Much of UCare’s gains have come from winning state contracts as part of a new competitive bidding process launched two years ago. UCare won contracts in all seven counties in the Twin Cities area in 2012, grabbing market share from much larger competitors Blue Cross and Blue Shield of Minnesota (ranked No. 1) and Medica (No. 3).
Next year, UCare will see gains from state contracts in 27 counties outside the metro area, where it often is the sole carrier and low-cost bidder, meaning UCare will become the default insurer for those who don’t make a choice.
And now UCare has made a bold step to enter the commercial market for the first time, and is selling plans to individuals on the new MNsure insurance exchange.
“Even with that growth, they’ve stayed pretty close to their roots, which always emphasized community health,” said independent health care analyst Allan Baumgarten. “To their credit, that’s still very much their focus.”
UCare’s growth comes at a time when the insurance industry is under unprecedented pressure to change. The Affordable Care Act no longer allows them to deny coverage based on pre-existing conditions even as the state and federal governments cut reimbursements to doctors and hospitals.
But UCare considers itself well-suited to the new world. It was formed 25 years ago by family doctors at the University of Minnesota as way to provide stable insurance coverage for their poorest patients. The company’s leaders say they were players in coordinating care efforts long before it became a centerpiece concept of health reform efforts.
Until this year, UCare’s sole business had been focused on government-subsidized programs, including Medical Assistance and MinnesotaCare. UCare has the largest Hmong and Somali population of any Minnesota health plan, and it serves more people with disabilities and those enrolled in Medical Assistance.
The explosive growth has boosted UCare’s workforce to more than 600 employees, whose offices are stretched across three buildings around its longtime base in northeast Minneapolis.
“I used to say that we were the little tugboat … vs. the big ocean liners,” Feldman said in an interview. “That made us more flexible. But something didn’t occur to me — waves.”
Having been tossed about by waves during its formative years, a larger UCare is now more able to absorb some of the turbulence in today’s medical insurance marketplace, Feldman said.
Part of that came after UCare voluntarily returned $30 million in excess reserves to the state in 2011. The unprompted move ended up bringing greater scrutiny on itself — and on other health insurers — and the way in which the Department of Human Service had traditionally doled out more than $3 billion in contracts.

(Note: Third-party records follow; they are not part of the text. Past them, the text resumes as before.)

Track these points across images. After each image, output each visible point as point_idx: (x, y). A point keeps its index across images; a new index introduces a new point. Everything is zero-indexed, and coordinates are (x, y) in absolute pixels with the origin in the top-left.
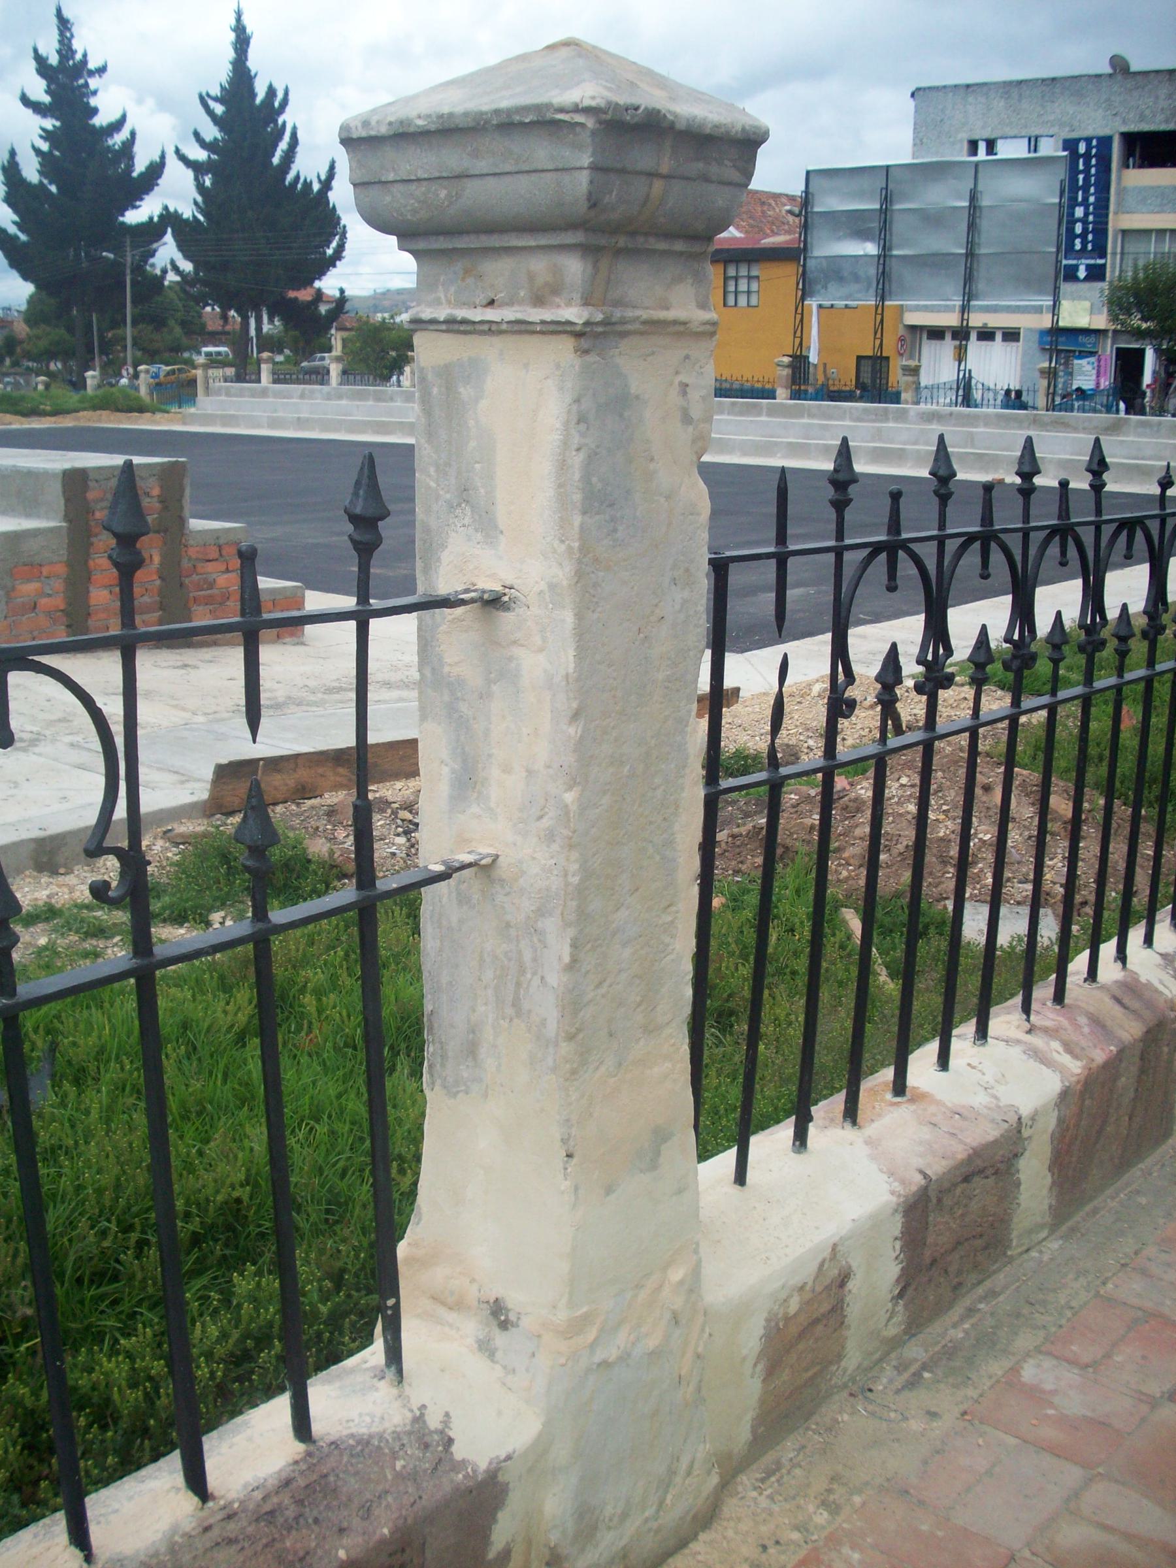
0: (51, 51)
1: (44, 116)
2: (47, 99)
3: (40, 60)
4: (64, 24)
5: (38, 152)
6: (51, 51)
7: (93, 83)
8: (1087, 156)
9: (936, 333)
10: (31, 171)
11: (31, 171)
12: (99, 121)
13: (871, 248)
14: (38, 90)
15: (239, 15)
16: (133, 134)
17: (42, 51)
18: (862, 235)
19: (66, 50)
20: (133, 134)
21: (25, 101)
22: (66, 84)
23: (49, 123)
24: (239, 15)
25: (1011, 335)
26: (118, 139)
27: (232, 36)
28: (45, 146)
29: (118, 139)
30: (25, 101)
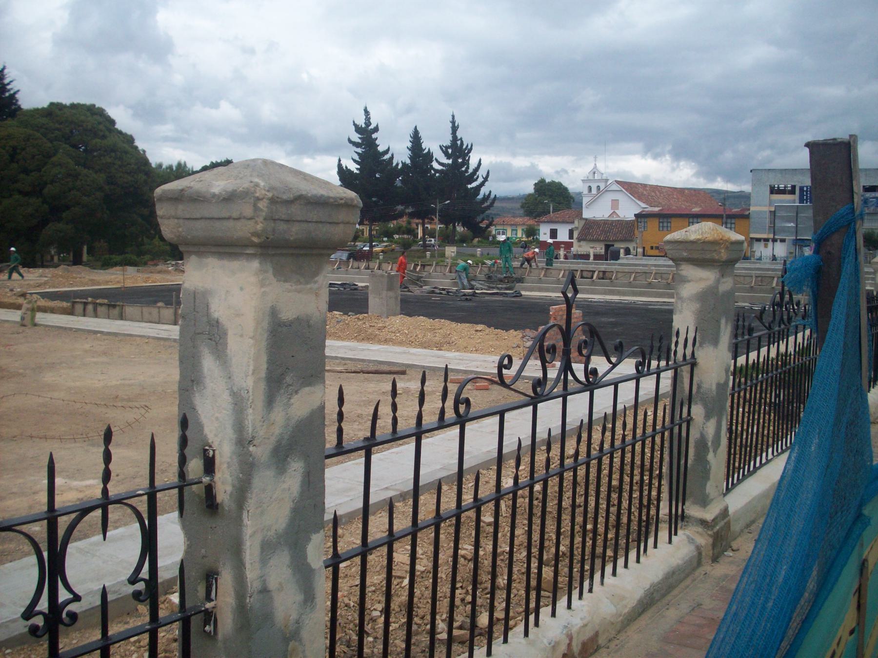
0: (361, 122)
1: (357, 147)
2: (360, 141)
3: (355, 124)
4: (366, 112)
5: (355, 161)
6: (361, 122)
7: (374, 136)
8: (807, 191)
9: (758, 240)
10: (354, 167)
11: (354, 167)
12: (381, 149)
13: (792, 224)
14: (356, 138)
15: (453, 117)
16: (392, 155)
17: (357, 122)
18: (790, 222)
19: (368, 122)
20: (392, 155)
21: (350, 141)
22: (366, 135)
23: (359, 150)
24: (453, 117)
25: (783, 241)
26: (386, 157)
27: (451, 125)
28: (357, 158)
29: (386, 157)
30: (350, 141)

“That’s the ‘No good deed goes unpunished,’ ” Baumgarten said. “Legislators didn’t blame UCare, they blamed DHS for mishandling it.”
More recently, Feldman has been focused on putting systems and infrastructure in place to handle an estimated 100,000 new customers next year, ever mindful that the marketplace remains volatile in the age of Obamacare.
“What the state giveth, the state can take away,” Feldman said. “And the exchanges are kind of a crapshoot for everybody.”
But the organization and its board have always “taken the long view,” she continued. “We have a unique role in the market of bringing health care to those who have challenges getting it, and we have always stayed focused on that mission.”